=== Exercise material ===
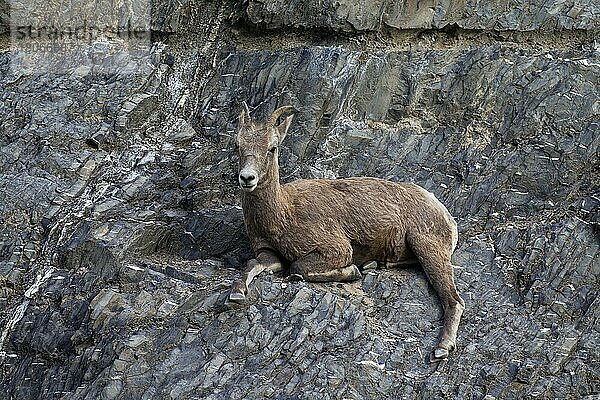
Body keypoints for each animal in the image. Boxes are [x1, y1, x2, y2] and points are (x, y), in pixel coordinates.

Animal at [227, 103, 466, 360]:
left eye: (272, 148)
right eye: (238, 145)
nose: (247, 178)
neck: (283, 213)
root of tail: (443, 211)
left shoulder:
===
=== Exercise material ===
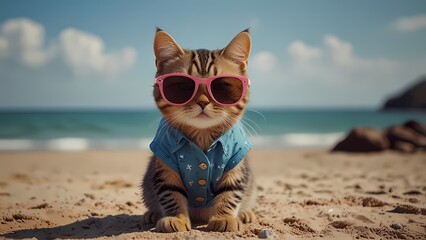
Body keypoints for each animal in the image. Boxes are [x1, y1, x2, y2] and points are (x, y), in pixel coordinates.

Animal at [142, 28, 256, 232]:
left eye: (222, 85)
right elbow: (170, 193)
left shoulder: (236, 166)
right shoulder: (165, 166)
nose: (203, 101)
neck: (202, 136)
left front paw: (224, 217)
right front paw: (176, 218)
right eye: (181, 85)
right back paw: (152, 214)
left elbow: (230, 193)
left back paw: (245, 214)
===
=== Exercise material ===
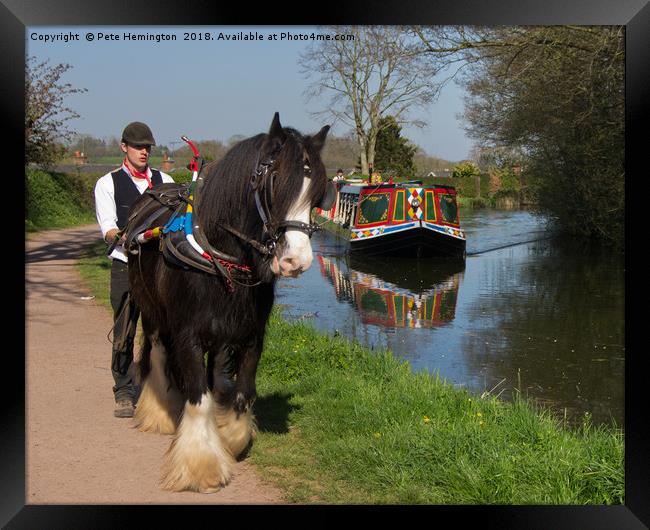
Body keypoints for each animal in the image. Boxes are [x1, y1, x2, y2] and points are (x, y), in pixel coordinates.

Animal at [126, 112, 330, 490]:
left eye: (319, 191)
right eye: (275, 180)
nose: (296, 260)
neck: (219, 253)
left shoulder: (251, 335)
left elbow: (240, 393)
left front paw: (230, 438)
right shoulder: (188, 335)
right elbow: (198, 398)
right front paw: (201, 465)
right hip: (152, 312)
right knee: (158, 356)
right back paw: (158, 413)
===
### [Task to complete]
In the entries above, the lines from the one bearing "right eye: (275, 180)" up to and including the one bearing "right back paw: (158, 413)" should be transcribed exactly; no other line is wanted.

### [Exercise answer]
right eye: (275, 180)
nose: (296, 260)
neck: (219, 253)
left shoulder: (251, 335)
left elbow: (240, 393)
left front paw: (230, 438)
right shoulder: (188, 335)
right elbow: (198, 398)
right front paw: (201, 465)
right hip: (152, 312)
right knee: (158, 356)
right back paw: (158, 413)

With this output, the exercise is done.